Work request. Through the line that contains "stained with a", return the data below exactly, starting at its first line; leave the rest out.

(Data entries)
########################################
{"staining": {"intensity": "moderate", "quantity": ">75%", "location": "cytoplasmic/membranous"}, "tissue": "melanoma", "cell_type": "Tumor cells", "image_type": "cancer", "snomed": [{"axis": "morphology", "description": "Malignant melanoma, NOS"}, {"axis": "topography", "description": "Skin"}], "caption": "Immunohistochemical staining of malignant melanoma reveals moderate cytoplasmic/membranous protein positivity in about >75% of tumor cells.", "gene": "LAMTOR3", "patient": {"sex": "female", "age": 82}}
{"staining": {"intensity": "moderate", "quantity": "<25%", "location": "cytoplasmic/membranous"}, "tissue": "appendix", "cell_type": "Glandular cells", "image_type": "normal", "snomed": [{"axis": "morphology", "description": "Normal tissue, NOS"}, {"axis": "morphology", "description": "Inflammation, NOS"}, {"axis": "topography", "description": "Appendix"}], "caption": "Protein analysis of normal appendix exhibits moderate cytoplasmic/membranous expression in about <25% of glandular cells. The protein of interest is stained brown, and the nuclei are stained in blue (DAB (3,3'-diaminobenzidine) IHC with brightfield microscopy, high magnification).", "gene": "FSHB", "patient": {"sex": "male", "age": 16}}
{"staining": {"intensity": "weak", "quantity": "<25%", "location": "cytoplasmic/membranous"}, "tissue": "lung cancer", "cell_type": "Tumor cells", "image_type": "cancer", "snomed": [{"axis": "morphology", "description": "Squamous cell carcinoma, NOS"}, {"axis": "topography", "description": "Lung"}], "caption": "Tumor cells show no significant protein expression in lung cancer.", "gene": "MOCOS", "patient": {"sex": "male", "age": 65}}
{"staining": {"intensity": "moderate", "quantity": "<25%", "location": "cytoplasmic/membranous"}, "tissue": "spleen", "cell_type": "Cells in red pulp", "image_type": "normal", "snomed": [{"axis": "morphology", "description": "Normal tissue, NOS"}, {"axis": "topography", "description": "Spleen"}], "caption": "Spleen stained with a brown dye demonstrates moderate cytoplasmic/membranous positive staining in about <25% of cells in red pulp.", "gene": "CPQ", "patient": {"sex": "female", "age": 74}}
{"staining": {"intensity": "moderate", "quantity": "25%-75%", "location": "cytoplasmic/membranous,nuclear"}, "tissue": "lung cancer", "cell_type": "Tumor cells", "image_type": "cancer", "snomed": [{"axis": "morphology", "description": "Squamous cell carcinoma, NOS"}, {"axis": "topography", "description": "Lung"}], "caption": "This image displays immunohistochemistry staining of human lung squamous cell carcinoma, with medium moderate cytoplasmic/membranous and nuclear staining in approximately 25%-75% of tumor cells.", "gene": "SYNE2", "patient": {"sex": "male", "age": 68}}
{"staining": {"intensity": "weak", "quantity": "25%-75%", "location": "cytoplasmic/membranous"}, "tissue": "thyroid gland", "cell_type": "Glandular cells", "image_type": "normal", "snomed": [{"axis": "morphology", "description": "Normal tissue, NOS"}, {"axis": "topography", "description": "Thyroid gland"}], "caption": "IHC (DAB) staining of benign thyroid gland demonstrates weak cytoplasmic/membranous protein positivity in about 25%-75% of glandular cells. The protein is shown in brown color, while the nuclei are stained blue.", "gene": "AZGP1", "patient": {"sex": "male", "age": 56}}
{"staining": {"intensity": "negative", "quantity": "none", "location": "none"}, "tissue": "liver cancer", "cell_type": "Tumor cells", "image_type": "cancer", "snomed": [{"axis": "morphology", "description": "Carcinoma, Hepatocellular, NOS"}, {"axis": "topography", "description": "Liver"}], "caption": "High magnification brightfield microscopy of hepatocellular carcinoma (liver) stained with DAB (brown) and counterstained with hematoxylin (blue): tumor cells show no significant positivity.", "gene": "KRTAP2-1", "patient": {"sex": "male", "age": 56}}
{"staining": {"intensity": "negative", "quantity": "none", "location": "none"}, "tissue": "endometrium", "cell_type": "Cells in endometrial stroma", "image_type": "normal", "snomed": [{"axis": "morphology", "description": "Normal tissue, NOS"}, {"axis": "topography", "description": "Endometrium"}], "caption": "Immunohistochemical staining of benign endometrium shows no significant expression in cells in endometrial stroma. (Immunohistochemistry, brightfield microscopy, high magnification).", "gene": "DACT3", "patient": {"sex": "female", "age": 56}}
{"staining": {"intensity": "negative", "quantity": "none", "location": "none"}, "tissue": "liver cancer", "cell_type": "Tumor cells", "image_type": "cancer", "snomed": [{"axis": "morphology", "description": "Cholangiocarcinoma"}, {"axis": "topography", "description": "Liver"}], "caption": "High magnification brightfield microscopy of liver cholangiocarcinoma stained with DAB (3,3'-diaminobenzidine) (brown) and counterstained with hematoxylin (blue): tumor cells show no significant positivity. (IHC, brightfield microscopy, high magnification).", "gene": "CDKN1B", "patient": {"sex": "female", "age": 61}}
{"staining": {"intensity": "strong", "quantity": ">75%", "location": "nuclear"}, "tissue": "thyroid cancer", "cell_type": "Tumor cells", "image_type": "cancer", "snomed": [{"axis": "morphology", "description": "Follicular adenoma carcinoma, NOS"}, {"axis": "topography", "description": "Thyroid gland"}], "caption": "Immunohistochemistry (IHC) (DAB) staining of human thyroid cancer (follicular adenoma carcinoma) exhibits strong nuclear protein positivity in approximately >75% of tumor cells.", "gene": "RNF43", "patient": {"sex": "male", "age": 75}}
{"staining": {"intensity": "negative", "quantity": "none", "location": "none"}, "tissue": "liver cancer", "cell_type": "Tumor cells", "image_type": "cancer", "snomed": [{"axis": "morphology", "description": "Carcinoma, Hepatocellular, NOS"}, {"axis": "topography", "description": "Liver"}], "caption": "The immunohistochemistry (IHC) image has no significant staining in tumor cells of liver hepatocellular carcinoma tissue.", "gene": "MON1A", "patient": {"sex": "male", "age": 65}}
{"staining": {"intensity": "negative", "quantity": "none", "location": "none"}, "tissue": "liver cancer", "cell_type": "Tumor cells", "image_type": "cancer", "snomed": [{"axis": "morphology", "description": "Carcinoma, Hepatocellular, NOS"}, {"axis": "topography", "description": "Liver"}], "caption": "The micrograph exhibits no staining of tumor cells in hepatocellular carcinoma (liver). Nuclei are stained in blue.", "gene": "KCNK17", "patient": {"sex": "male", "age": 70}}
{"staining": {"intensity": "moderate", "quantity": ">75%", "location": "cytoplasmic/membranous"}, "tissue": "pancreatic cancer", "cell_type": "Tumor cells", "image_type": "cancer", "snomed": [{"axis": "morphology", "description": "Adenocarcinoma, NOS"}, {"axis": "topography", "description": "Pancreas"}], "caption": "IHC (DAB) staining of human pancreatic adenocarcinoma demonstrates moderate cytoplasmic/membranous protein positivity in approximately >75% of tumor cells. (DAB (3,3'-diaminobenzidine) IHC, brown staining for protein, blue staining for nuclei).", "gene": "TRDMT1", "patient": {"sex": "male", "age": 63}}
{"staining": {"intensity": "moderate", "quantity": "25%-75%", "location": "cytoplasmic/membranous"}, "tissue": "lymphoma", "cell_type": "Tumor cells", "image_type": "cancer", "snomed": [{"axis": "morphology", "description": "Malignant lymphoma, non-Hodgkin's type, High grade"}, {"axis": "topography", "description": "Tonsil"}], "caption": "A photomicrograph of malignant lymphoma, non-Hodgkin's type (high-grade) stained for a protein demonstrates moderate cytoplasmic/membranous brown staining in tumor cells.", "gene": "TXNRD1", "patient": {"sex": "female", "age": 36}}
########################################
Result.
{"staining": {"intensity": "moderate", "quantity": ">75%", "location": "cytoplasmic/membranous"}, "tissue": "melanoma", "cell_type": "Tumor cells", "image_type": "cancer", "snomed": [{"axis": "morphology", "description": "Malignant melanoma, NOS"}, {"axis": "topography", "description": "Skin"}], "caption": "Immunohistochemical staining of malignant melanoma reveals moderate cytoplasmic/membranous protein positivity in about >75% of tumor cells.", "gene": "LAMTOR3", "patient": {"sex": "female", "age": 82}}
{"staining": {"intensity": "moderate", "quantity": "<25%", "location": "cytoplasmic/membranous"}, "tissue": "appendix", "cell_type": "Glandular cells", "image_type": "normal", "snomed": [{"axis": "morphology", "description": "Normal tissue, NOS"}, {"axis": "morphology", "description": "Inflammation, NOS"}, {"axis": "topography", "description": "Appendix"}], "caption": "Protein analysis of normal appendix exhibits moderate cytoplasmic/membranous expression in about <25% of glandular cells. The protein of interest is stained brown, and the nuclei are stained in blue (DAB (3,3'-diaminobenzidine) IHC with brightfield microscopy, high magnification).", "gene": "FSHB", "patient": {"sex": "male", "age": 16}}
{"staining": {"intensity": "weak", "quantity": "<25%", "location": "cytoplasmic/membranous"}, "tissue": "lung cancer", "cell_type": "Tumor cells", "image_type": "cancer", "snomed": [{"axis": "morphology", "description": "Squamous cell carcinoma, NOS"}, {"axis": "topography", "description": "Lung"}], "caption": "Tumor cells show no significant protein expression in lung cancer.", "gene": "MOCOS", "patient": {"sex": "male", "age": 65}}
{"staining": {"intensity": "moderate", "quantity": "<25%", "location": "cytoplasmic/membranous"}, "tissue": "spleen", "cell_type": "Cells in red pulp", "image_type": "normal", "snomed": [{"axis": "morphology", "description": "Normal tissue, NOS"}, {"axis": "topography", "description": "Spleen"}], "caption": "Spleen stained with a brown dye demonstrates moderate cytoplasmic/membranous positive staining in about <25% of cells in red pulp.", "gene": "CPQ", "patient": {"sex": "female", "age": 74}}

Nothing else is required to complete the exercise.